---- DATA EXTRACT
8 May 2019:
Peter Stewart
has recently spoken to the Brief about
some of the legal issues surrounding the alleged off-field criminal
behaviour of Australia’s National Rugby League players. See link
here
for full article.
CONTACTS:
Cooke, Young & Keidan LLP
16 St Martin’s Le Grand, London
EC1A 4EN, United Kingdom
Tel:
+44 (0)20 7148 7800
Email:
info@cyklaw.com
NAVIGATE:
--------
- [WHAT IS REQUIRED]:
An exact copy of every line above is needed.

- [PROBLEM SOLUTION]:
8 May 2019:
Peter Stewart
has recently spoken to the Brief about
some of the legal issues surrounding the alleged off-field criminal
behaviour of Australia’s National Rugby League players. See link
here
for full article.
CONTACTS:
Cooke, Young & Keidan LLP
16 St Martin’s Le Grand, London
EC1A 4EN, United Kingdom
Tel:
+44 (0)20 7148 7800
Email:
info@cyklaw.com
NAVIGATE:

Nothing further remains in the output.